Vous êtes l'une des rares Africaines (la deuxième Congolaise après votre consoeur madame Amélia Nene) à avoir publié chez Présence africaine. Voulez-vous nous dire comment vous vous y êtes prise?
Il n'y a pas de recettes particulières à cela. L'unique qui soit connue de tous c'est de confier le manuscrit à un certain nombre d'éditeurs qui vous donnent leur avis. Il s'est trouvé que Présence africaine a donné un avis favorable à mon manuscrit. C'est tout.
Pour ceux qui vous connaissent, vous êtes Mme Sébastien Matingou (directeur général des affaires culturelles de la République populaire du Congo). Peut-on savoir pourquoi vous avez voulu publier votre première oeuvre sous votre nom de jeune fille?
Simplement parce que j'ai voulu évoquer, dans ce recueil, bien des souvenirs d'enfance. Alors nous avons convenu, mon mari et moi de signer du nom de jeune fille. Cela ne choque personne en famille.
Ecrire demande beaucoup de temps et surtout de sérénité. Que je sache, vous êtes mère de famille. A quel moment vous mettez-vous à votre bureau de travail?
J'écris chaque fois que je sens le besoin de le faire: à la maison, au bureau, en voyage, etc. Il n'y a pas de temps à cette activité.
Quelle est la part de la lecture dans votre vie?
Comme tout enseignant, la lecture occupe une part importante dans ma vie culturelle. Je m'attarde souvent dans les bibliothèques et en famille nous achetons souvent des livres de tous genres.

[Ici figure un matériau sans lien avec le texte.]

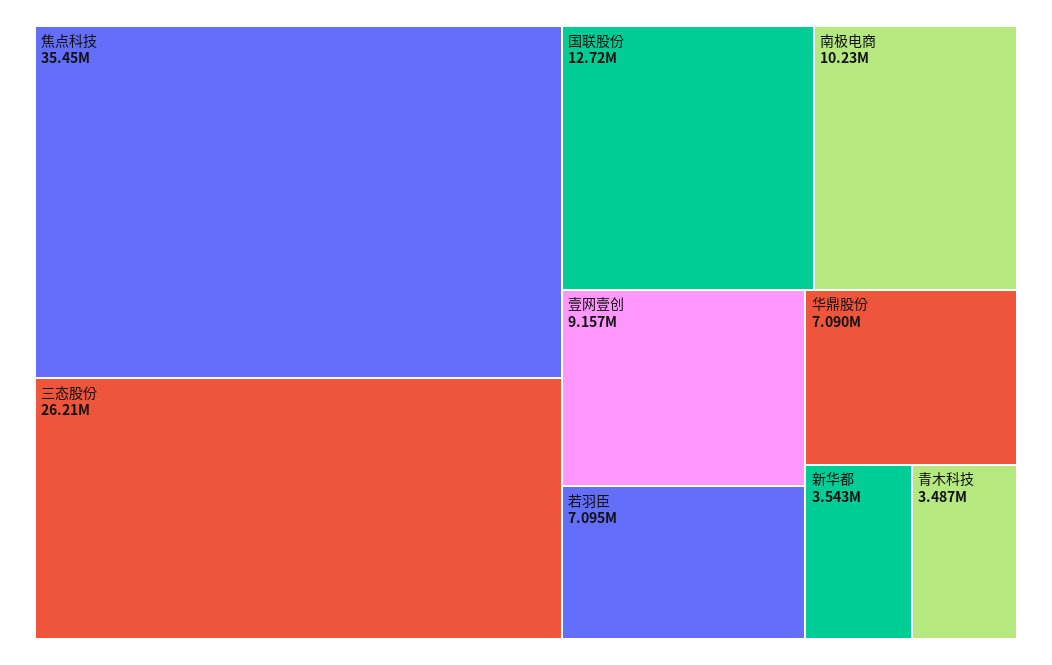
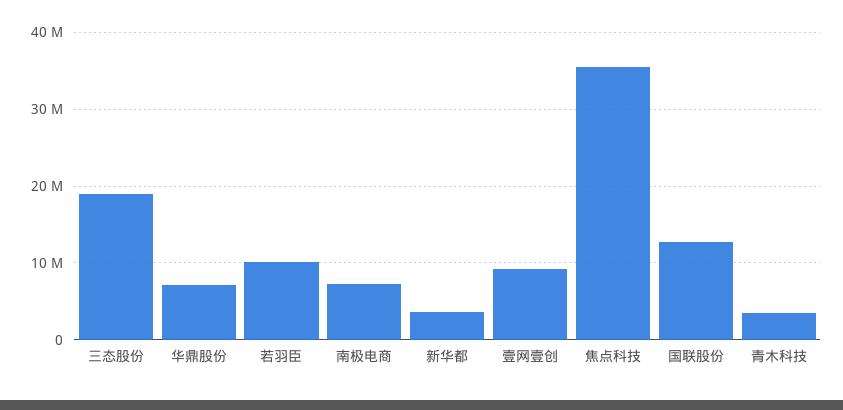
  {
    "焦点科技": 35450000,
-   "三态股份": 26210000,
+   "三态股份": 19000000,
    "国联股份": 12720000,
-   "南极电商": 10230000,
+   "南极电商": 7000000,
    "壹网壹创": 9157000,
-   "若羽臣": 7095000,
+   "若羽臣": 10000000,
    "华鼎股份": 7090000,
    "新华都": 3543000,
    "青木科技": 3487000
  }

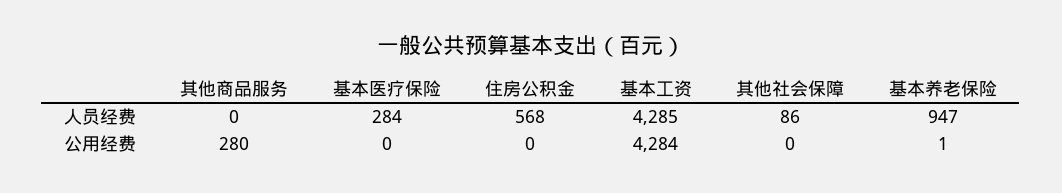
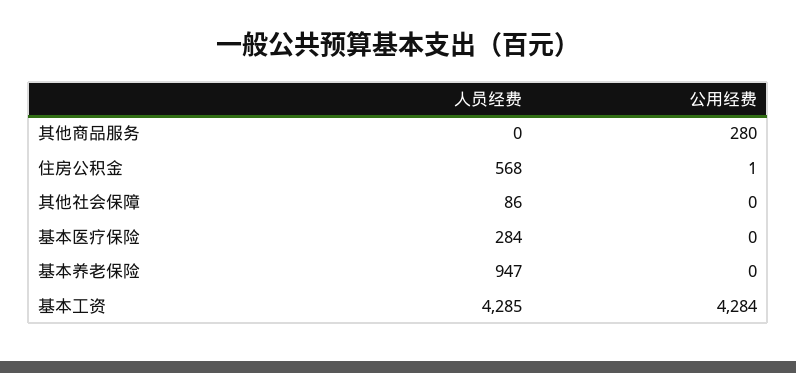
  {
    "其他商品服务": {
      "人员经费": 0,
      "公用经费": 280
    },
    "基本医疗保险": {
      "人员经费": 284,
      "公用经费": 0
    },
    "住房公积金": {
      "人员经费": 568,
-     "公用经费": 0
+     "公用经费": 1
    },
    "基本工资": {
      "人员经费": 4285,
      "公用经费": 4284
    },
    "其他社会保障": {
      "人员经费": 86,
      "公用经费": 0
    },
    "基本养老保险": {
      "人员经费": 947,
-     "公用经费": 1
+     "公用经费": 0
    }
  }

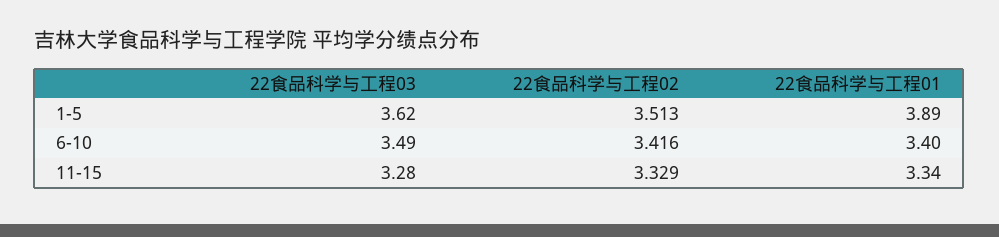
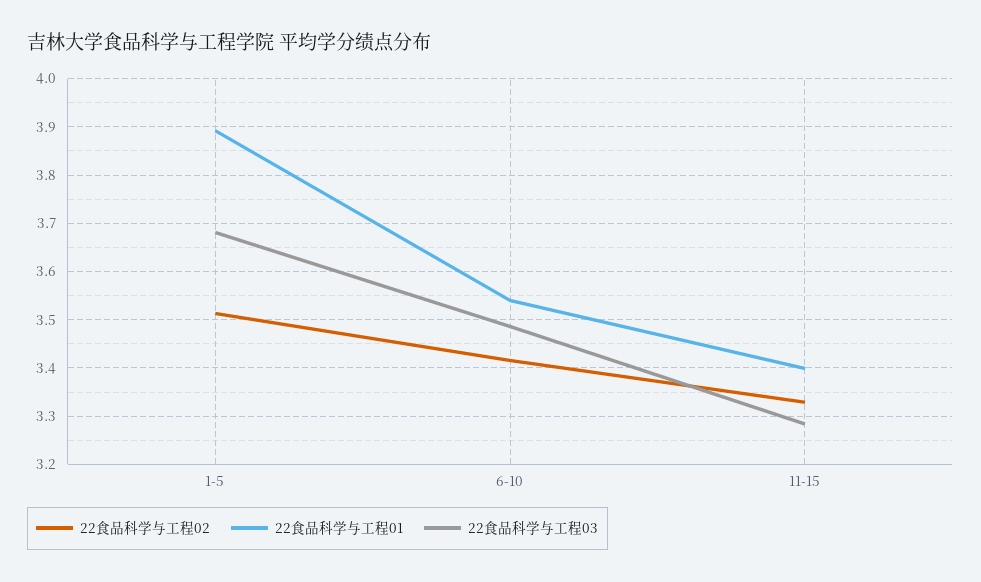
  {
    "22食品科学与工程03": {
-     "1-5": 3.62,
+     "1-5": 3.68,
      "6-10": 3.49,
      "11-15": 3.28
    },
    "22食品科学与工程02": {
      "1-5": 3.513,
      "6-10": 3.416,
      "11-15": 3.329
    },
    "22食品科学与工程01": {
      "1-5": 3.89,
-     "6-10": 3.4,
+     "6-10": 3.54,
-     "11-15": 3.34
+     "11-15": 3.4
    }
  }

En tant que poétesse, comment concevez-vous votre rôle dans la société?
Confier aux autres ma façon de voir le monde.
Vous me permettez une digression. En effet, vous êtes secrétaire à l'éducation et promotion féminine à l'Union révolutionnaire des femmes du Congo; quels objectifs poursuivez-vous?
Les objectifs sont ceux de réaliser un jour l'éducation complète et la promotion en milieu féminin. Mais c'est une tâche de longue haleine qui demande beaucoup de courage et d'abnégation.
Pensez-vous que notre civilisation gagnerait à écouter la voix des femmes?
Je vous retourne votre propre question car, je ne saurais y répondre, moi.
Pour terminer, revenons-en si vous le voulez bien à la poésie. Quels sont vos modèles dans ce genre?
Il est vrai que je lis beaucoup. Ce qui me familiarise avec beaucoup de poètes, romanciers et nouvellistes de plusieurs nationalités. Mais, je n'ai pas d'autres modèles que la poésie elle-même. J'essaie de me frayer un chemin à moi.